Here are some things that you need to know about marriage that you may not have heard yet.

You've got to sweat the small stuff.


University of Michigan social research professor Terri L. Orbuch, author of 5 Simple Steps to Take Your Marriage from Good to Great, says, "Many couples say that what surprised them most about their marriage is that they really have to address the little things that are irritating them, which is the opposite of what you hear in the media about letting the small stuff go." .

For 24 years, Orbuch has followed 373 couples for a long-term study called the Early Years of Marriage Project. In interviews and questionnaires, the couples have reported that small irritations -- like never loading the dishwasher or always being late to the movies -- became big issues if they didn't talk about them.

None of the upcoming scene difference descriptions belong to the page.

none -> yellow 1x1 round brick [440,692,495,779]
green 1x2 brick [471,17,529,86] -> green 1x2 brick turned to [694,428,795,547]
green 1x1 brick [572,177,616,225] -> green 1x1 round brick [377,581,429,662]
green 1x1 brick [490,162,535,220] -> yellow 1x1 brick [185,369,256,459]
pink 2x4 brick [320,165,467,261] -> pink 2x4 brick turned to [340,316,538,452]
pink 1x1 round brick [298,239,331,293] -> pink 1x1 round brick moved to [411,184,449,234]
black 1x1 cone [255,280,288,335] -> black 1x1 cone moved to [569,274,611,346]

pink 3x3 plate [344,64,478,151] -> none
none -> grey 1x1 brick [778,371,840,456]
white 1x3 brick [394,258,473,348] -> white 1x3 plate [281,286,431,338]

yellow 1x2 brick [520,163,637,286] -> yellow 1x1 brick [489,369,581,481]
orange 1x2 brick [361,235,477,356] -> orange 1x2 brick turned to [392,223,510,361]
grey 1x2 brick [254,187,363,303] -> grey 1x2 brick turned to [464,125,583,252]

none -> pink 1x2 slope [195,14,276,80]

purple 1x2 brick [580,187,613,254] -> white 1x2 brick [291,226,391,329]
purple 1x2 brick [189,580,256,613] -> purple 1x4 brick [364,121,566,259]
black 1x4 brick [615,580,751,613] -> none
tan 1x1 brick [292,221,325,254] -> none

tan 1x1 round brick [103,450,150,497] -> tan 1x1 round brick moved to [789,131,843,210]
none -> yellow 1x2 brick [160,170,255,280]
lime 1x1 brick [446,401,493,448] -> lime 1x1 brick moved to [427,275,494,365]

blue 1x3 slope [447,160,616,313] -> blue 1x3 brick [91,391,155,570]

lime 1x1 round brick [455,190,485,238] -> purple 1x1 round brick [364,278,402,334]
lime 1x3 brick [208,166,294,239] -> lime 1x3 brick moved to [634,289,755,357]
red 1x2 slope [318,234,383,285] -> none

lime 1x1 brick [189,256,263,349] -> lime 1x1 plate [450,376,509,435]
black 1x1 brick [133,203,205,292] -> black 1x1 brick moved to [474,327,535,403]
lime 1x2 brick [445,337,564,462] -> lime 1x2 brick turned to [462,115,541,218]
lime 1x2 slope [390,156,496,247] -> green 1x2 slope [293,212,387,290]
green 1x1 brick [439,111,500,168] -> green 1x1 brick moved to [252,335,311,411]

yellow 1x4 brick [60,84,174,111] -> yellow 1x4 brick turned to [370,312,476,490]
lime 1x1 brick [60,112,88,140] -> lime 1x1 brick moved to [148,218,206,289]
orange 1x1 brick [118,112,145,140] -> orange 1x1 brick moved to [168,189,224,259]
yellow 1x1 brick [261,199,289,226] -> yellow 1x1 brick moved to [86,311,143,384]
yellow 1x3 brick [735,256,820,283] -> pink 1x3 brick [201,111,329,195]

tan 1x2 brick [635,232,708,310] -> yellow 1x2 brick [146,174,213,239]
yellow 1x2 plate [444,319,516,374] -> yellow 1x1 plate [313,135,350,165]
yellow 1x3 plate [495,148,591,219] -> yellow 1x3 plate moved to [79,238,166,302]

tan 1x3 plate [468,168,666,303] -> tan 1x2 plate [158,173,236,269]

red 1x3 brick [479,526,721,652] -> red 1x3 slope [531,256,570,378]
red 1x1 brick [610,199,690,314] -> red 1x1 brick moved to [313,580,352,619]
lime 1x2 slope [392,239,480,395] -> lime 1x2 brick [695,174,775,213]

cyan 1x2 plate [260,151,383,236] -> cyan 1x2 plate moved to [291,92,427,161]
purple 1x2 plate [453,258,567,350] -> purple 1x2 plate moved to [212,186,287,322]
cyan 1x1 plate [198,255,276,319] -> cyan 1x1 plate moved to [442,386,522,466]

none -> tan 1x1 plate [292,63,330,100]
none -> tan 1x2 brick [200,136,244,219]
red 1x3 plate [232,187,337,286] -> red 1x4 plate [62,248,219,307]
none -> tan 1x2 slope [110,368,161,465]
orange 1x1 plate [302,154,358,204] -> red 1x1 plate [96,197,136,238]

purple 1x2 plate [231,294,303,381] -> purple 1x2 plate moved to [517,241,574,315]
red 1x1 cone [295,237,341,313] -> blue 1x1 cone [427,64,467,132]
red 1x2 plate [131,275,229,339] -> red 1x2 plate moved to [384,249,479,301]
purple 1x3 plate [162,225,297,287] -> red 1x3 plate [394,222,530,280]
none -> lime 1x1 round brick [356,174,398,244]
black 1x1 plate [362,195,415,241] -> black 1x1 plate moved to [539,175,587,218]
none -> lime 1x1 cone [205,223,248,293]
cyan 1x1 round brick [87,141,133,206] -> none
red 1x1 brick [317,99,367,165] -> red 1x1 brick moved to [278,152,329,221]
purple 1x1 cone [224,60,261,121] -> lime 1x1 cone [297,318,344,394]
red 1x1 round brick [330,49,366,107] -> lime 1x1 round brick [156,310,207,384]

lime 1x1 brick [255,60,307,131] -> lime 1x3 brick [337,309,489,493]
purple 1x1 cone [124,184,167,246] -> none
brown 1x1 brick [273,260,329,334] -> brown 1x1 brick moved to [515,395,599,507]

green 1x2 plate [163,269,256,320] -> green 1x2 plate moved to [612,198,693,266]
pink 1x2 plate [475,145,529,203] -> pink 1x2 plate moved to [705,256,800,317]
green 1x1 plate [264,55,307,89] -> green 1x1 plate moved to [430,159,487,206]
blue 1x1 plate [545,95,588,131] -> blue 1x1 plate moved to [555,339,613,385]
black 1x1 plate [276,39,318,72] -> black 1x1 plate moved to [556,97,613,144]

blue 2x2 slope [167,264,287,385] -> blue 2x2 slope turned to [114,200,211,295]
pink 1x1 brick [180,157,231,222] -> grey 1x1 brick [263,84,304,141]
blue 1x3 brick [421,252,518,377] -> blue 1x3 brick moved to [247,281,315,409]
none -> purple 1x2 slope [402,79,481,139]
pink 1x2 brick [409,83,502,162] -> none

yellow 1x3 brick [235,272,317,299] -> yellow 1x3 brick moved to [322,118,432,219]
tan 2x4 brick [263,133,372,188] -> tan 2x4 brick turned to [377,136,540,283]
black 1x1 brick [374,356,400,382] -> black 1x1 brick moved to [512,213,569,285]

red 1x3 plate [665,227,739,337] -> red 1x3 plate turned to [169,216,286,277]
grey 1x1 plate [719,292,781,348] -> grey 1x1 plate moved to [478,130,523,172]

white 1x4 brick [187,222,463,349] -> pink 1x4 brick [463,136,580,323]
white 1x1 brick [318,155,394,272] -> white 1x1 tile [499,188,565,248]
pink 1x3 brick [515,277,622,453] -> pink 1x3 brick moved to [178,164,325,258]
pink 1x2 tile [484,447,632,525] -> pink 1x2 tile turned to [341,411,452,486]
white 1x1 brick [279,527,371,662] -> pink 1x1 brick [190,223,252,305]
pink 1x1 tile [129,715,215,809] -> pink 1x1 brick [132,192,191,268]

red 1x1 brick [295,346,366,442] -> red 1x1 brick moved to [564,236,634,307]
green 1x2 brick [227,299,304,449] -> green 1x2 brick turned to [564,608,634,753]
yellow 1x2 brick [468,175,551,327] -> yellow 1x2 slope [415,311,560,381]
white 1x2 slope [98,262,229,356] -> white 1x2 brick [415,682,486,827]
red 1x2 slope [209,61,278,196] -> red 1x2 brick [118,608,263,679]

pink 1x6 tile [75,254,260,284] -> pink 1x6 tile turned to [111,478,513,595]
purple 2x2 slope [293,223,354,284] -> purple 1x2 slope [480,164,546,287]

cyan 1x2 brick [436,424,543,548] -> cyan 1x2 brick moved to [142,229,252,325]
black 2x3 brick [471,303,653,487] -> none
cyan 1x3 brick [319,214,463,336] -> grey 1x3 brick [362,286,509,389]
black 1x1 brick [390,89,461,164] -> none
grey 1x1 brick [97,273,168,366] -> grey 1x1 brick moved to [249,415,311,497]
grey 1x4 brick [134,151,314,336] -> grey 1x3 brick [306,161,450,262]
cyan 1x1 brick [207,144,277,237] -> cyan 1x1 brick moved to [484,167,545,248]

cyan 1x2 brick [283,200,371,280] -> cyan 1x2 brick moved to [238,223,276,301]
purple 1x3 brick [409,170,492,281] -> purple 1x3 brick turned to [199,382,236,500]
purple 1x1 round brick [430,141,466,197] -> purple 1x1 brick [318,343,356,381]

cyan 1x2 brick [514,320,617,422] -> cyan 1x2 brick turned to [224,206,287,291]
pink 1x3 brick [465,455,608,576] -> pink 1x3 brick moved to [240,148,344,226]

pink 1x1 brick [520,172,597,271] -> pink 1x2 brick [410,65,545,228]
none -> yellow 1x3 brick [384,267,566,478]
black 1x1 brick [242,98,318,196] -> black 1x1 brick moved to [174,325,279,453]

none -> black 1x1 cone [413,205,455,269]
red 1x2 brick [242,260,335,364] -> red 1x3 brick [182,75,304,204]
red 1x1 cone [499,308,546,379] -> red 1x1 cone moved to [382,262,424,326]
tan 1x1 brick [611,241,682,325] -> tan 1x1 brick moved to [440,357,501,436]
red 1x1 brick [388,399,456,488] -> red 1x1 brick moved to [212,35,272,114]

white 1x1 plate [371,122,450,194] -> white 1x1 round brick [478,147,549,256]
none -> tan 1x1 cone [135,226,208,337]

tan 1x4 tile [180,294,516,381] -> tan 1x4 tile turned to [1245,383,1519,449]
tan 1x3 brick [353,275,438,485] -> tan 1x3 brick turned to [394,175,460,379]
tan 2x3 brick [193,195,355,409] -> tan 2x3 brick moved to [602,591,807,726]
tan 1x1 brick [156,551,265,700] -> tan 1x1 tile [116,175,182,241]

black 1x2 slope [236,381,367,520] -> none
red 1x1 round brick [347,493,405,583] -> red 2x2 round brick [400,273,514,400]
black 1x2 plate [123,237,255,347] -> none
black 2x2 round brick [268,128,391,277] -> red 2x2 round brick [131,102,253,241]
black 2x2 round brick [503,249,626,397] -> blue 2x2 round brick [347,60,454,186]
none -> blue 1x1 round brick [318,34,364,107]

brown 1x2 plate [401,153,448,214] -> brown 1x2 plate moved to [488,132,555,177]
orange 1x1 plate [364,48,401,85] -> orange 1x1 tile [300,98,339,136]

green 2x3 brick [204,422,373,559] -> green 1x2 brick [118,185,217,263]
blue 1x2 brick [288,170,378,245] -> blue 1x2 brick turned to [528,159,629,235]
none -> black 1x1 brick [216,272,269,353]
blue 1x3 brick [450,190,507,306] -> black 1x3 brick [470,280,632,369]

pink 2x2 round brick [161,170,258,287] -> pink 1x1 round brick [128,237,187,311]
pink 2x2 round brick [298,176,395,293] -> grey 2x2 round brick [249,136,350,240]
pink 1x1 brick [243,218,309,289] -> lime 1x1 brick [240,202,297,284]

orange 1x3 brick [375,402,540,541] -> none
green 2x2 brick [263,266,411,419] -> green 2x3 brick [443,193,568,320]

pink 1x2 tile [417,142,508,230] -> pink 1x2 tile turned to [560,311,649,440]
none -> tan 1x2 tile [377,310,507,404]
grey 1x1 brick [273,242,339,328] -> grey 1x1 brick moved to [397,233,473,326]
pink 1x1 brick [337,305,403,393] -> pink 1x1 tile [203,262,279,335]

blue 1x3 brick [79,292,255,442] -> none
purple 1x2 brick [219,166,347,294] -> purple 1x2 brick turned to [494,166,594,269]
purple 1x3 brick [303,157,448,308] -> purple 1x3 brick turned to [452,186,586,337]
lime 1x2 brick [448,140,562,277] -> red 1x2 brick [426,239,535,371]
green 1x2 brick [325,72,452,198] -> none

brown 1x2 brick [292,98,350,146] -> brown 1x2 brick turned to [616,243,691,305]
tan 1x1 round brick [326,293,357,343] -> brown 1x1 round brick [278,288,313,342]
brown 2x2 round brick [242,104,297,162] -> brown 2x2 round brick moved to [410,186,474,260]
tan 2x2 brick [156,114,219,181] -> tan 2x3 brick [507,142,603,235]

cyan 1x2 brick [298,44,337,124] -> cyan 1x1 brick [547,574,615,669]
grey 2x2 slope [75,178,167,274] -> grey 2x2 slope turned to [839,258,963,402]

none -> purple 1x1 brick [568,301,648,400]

"It’s very important to talk about what’s irritating you in a nonthreatening way and to compromise," Orbuch says. "Don’t let these things fester."

Families matter more than you think.


Once you’ve had a few holiday meals with your future in-laws, you may feel that you know how to negotiate your relationship with them. But doing so can be surprisingly hard.

Michelle, 31, a New York writer who's been married for six years, says, "The most difficult part of my marriage has been dealing with our families.. My in-laws desired an instant closeness," she says. "They want so much to treat me like the daughter they never had. But I feel like that would be a bit of a charade for me. Also, I think it may have hurt them at the beginning that I didn’t change my name."